Could you retype exactly the line containing "पीएमश्री जवाहर नवोदय विद्यालय वृन्दावन के" and every line after it in the data below, leaving out the pictures?

**Data provided:**
*** Begin section ***
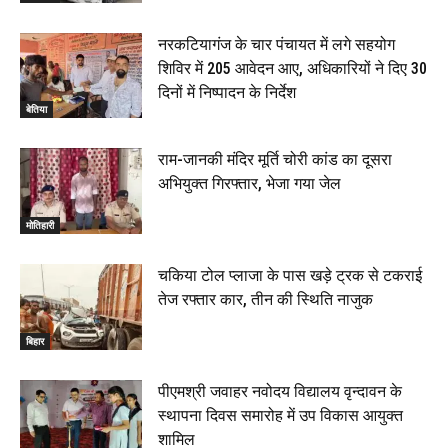
नरकटियागंज के चार पंचायत में लगे सहयोग
शिविर में 205 आवेदन आए, अधिकारियों ने दिए 30
दिनों में निष्पादन के निर्देश
बेतिया
राम-जानकी मंदिर मूर्ति चोरी कांड का दूसरा
अभियुक्त गिरफ्तार, भेजा गया जेल
मोतिहारी
चकिया टोल प्लाजा के पास खड़े ट्रक से टकराई
तेज रफ्तार कार, तीन की स्थिति नाजुक
बिहार
पीएमश्री जवाहर नवोदय विद्यालय वृन्दावन के
स्थापना दिवस समारोह में उप विकास आयुक्त
शामिल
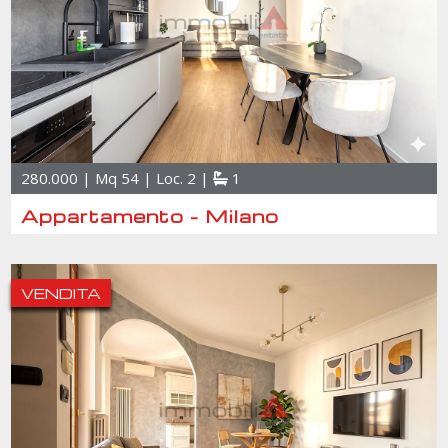
280.000 | Mq 54 | Loc. 2 |
1
Appartamento - Milano
VENDITA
*** End section ***
**Written answer:**
पीएमश्री जवाहर नवोदय विद्यालय वृन्दावन के
स्थापना दिवस समारोह में उप विकास आयुक्त
शामिल
280.000 | Mq 54 | Loc. 2 |
1
Appartamento - Milano
VENDITA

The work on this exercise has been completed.